In 1986 this was as extreme as music got. While the lyrics could still be interpreted as 'scary' or 'satanic' by the average grandmother, thanks to people like Cannibal Corpse and Necro you probably wont be very shocked hearing this album in 2004 rather than 1986. Produced by Rick Rubin, who was certainly taking some risks, seeing as his other production included the Beastie Boy and Public Enemy, who aren't very much like Slayer or the music they make. All it took was 28 minutes to cement this album to a permenent posistion on the Greatest Thrash Albums list.
Starting the album is Angel of Death, considered by many to be the greatest song Slayer has written.
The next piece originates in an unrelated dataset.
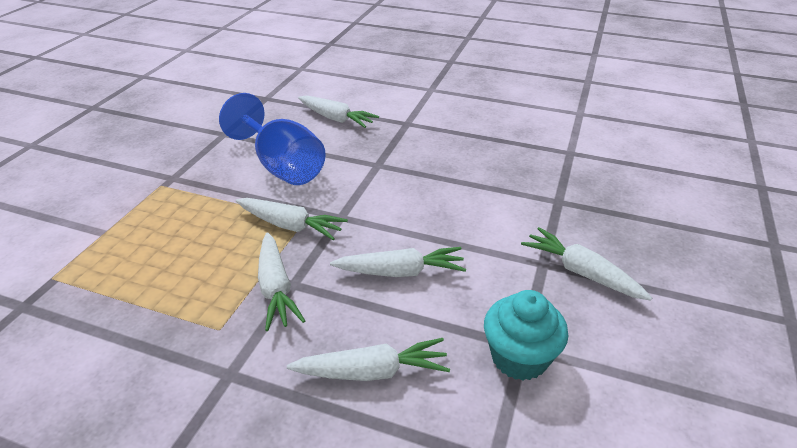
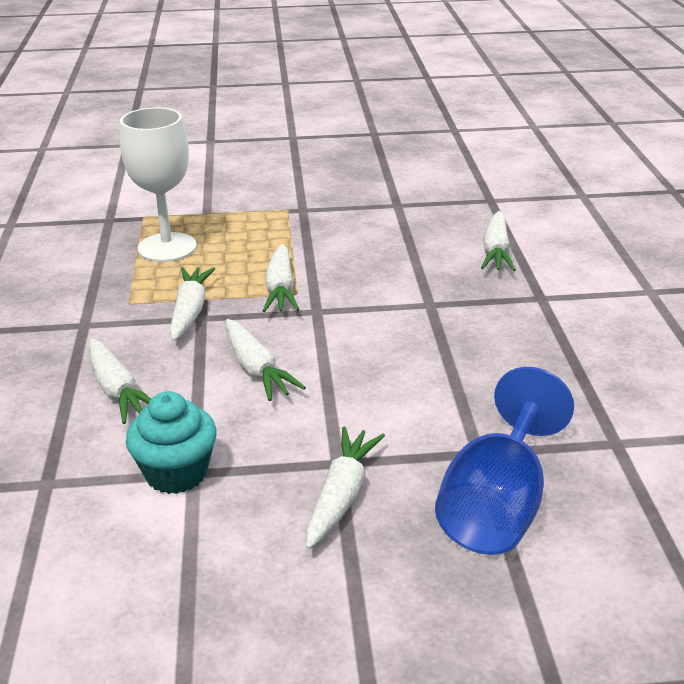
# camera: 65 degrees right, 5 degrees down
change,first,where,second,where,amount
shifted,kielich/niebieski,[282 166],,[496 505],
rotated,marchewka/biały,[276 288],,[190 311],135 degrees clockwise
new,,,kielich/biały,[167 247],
Upon first hearing it, I was a bit baffled by the lyrics. Lyrics about Nazi concentration camps and 'destroying without mercy to benefit the Aryan race' seemed a little weird coming from Tom Araya, who is clearly from a non-Aryan background. However, I discovered later that all most all the lyrics and music on this album were written solely by Kerry King, with Dave Lombardo and Tom contributing no writing to the album.
The next eight songs are typical Slayer. Blazing guitar solos, Tom's often un-understandible lyrics and autopilot bass, awesome drum playing from Lombardo, and usually over in less than three minutes. The album closer, Raining Blood, is more or less the same 'ol Slayer, but creates a different mood, with the song begining and ending with the sounds of thunder and rain.
Remembering all the stories you heard about Slayer being satanists and racist and pushing teenagers to suicide may falsly prepare you for something you wont hear in this record.
Its still loud, it's fast, it's brutal, but unlike in 1986, it's no longer shocking in 2004.